"On voit les corps qui sortent des roues" : au procès de l'attentat de Nice, deux policiers qui ont poursuivi le camion décrivent l'horreur de cette soirée
Magali et Clément, deux policiers qui ont intercepté le terroriste le 14 juillet 2016, sont venus témoigner à la barre. Ils ont été profondément marqués par cette soirée, entre horreur et sentiment d'impuissance.
Les deux policiers nationaux sont encore éprouvés mardi 18 octobre au matin quand ils se présentent à la barre. La voix de Magali se brise dès ses premiers mots. En 2016, cette gardienne de la paix avait 33 ans. Onze ans de métier. Clément, lui, était un bébé, comme il dit, 22 ans à l'époque, et six mois seulement de terrain comme agent de sécurité contractuel. Il est aujourd'hui désormais gardien de la paix.
Le 14 juillet 2016, tous les deux sont dans le même équipage. Un équipage de trois policiers sur la Promenade des Anglais. Ils racontent l'un après l'autre ce qu'il s'est passé ce soir-là. Juste après le feu d'artifice, Clément entend un message hachuré sur sa radio. Un camion a franchi un barrage dit ce message. Un message qui n'arrive pas à Magali, car sa radio est en panne. Elle ne voit que le mouvement de foule, les gens paniqués qui courent et s'échappent. Les policiers, eux, partent vers la promenade des Anglais et la remontent en sens inverse. Ce soir-là, 86 personnes sont mortes lors de l'attentat et des centaines d'autres ont été blessées.
L'impuissance après l'attaque
Le camion arrive par leur droite. Magali mime le geste du conducteur. Il prend une arme et leur tire dessus. Clément se souvient de la vitre qui se brise et des étincelles. À ce moment-là, les agents restent pétrifiés, figés. Puis ils s'élancent derrière le camion. "On voit les gens, les corps qui sortent des roues, qui se font projetés", raconte la policière en essuyant ses larmes. Quand le camion s'arrête, Magali arrive à la cabine. Elle tire sur le terroriste.
Après cette fusillade, chacun des agents va au secours des victimes avec un sentiment d'impuissance décrit par Magali et Clément. Lui se livre mardi matin : "J'ai tenu des personnes en joue avec mon arme. Je leur hurlais de dégager avec une rage folle". Ils craignaient en effet que des terroristes surgissent d'ailleurs sur la promenade. À la barre, le policier demande pardon à cette personne qu'il a pointé avec son arme. Des gens qui cherchaient sans doute leurs proches et qui se sont retrouvés face à un policier qui les menace.
Un dispositif de sécurité "habituel" mais "trop léger"

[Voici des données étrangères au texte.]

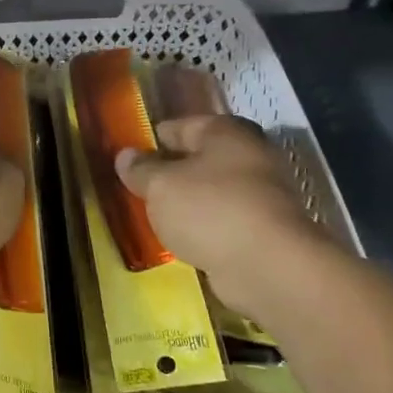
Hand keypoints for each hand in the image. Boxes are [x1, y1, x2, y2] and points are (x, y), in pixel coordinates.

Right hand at [114, 115, 324, 315]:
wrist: (268, 266)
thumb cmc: (210, 210)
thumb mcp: (161, 186)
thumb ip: (141, 169)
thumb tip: (125, 155)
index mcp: (226, 132)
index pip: (179, 126)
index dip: (150, 140)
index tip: (125, 157)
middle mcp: (248, 155)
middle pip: (198, 158)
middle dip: (168, 172)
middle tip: (136, 188)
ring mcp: (260, 194)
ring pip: (210, 191)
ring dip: (186, 202)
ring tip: (153, 215)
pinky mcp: (263, 229)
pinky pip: (221, 221)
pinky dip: (202, 227)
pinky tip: (180, 239)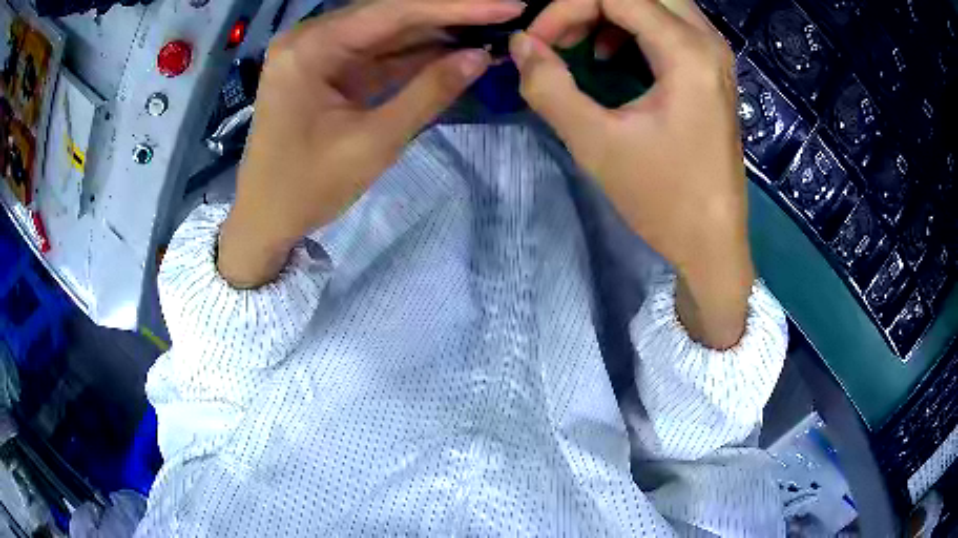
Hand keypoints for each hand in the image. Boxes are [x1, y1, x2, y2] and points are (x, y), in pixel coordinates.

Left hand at [218, 0, 524, 287]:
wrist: (266, 219)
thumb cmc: (307, 188)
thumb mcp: (374, 142)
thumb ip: (428, 93)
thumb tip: (481, 57)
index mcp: (310, 48)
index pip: (393, 12)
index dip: (455, 7)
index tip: (507, 5)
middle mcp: (311, 38)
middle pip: (390, 16)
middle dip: (449, 17)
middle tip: (504, 15)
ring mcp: (317, 53)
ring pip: (386, 33)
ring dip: (435, 35)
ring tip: (489, 32)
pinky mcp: (325, 70)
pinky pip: (375, 54)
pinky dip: (413, 56)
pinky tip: (453, 51)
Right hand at [513, 0, 753, 347]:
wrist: (713, 243)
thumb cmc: (663, 199)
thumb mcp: (596, 143)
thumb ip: (548, 86)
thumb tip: (521, 45)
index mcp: (687, 52)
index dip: (564, 9)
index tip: (537, 44)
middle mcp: (708, 41)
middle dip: (590, 5)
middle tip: (560, 35)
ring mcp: (715, 55)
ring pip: (656, 3)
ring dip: (611, 13)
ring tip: (581, 44)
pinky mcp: (712, 71)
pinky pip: (670, 24)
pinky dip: (633, 27)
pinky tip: (612, 57)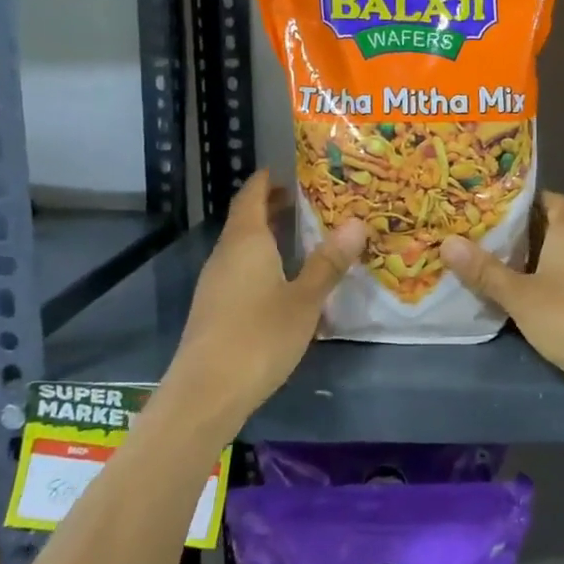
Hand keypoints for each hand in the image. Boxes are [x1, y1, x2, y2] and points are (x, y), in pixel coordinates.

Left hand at [169, 172, 365, 432]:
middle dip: (272, 207)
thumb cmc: (259, 336)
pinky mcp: (214, 309)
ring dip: (267, 236)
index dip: (267, 180)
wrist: (206, 393)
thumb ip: (328, 262)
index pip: (251, 195)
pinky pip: (240, 270)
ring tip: (302, 237)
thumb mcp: (305, 299)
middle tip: (307, 202)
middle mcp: (226, 255)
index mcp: (245, 241)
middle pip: (245, 219)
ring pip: (242, 247)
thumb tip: (357, 223)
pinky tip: (282, 280)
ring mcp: (216, 283)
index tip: (288, 171)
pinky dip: (261, 261)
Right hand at [443, 193, 563, 407]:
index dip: (530, 196)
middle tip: (482, 230)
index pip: (554, 201)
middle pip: (552, 229)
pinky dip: (540, 285)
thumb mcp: (520, 294)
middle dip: (521, 230)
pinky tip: (516, 295)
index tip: (498, 199)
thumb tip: (447, 241)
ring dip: (529, 260)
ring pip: (556, 259)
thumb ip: (485, 271)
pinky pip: (561, 285)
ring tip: (491, 260)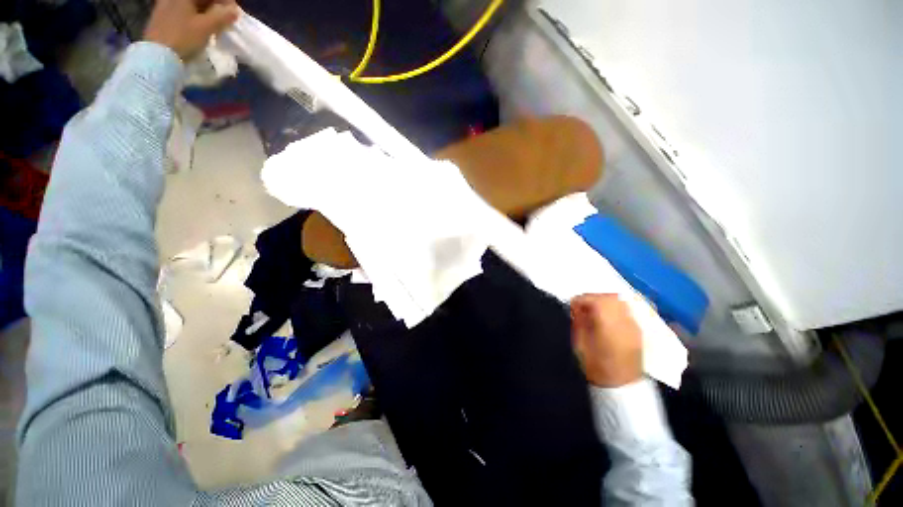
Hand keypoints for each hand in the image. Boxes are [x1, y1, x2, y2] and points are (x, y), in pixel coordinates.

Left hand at [144, 0, 240, 59]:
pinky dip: (196, 17)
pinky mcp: (163, 17)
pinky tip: (201, 27)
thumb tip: (234, 10)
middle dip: (215, 7)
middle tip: (226, 19)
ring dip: (206, 13)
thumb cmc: (182, 38)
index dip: (225, 2)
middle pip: (200, 0)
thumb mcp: (206, 27)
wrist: (157, 55)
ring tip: (216, 26)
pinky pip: (184, 12)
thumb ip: (222, 17)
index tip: (235, 13)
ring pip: (192, 6)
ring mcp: (166, 6)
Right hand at [570, 294, 642, 387]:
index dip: (581, 299)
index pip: (596, 301)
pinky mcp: (638, 329)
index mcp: (609, 327)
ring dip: (604, 300)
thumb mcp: (580, 346)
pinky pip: (626, 309)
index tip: (572, 306)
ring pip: (620, 301)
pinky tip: (606, 316)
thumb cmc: (597, 367)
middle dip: (593, 297)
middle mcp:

"Ce dispositif de sécurité vous semblait-il habituel et suffisant ?", demande le président à Magali, la plus expérimentée des deux en 2016. "C'était tout le temps comme ça", répond la gardienne de la paix. Ce n'était pas la première fois qu'elle participait à la sécurisation du 14 juillet, et c'était, selon elle, tout le temps le même dispositif, avec cinq équipages de police nationale. Sur l'Euro de football juste avant, il y avait pourtant une grosse tension, un gros dispositif pour éviter justement un attentat. Après la compétition, "ça a été un gros soulagement", explique-t-elle. Pour le 14 juillet, "finalement, quand on voit le résultat, évidemment, on se dit que c'était trop léger", regrette la policière.
Le président l'interroge sur sa formation reçue après les attentats en 2015. "On a fait des exercices, par exemple en intérieur type Bataclan", explique Magali. "Pour arrêter un camion, on peut faire toutes les formations qu'on veut, ça ne changera rien", poursuit-elle. Les deux policiers reviennent aussi sur le problème avec les radios défaillantes que racontait Magali, "un problème récurrent", selon elle. Elle l'avait d'ailleurs signalé, ça l'avait énervé vu les conséquences, dit-elle encore. Les radios à Nice ont été changées ensuite. Clément, au contraire, garde toujours de l'aigreur à ce sujet. Il est depuis venu à Paris et dans son service de police judiciaire aujourd'hui, il a encore ces mêmes radios avec des pannes.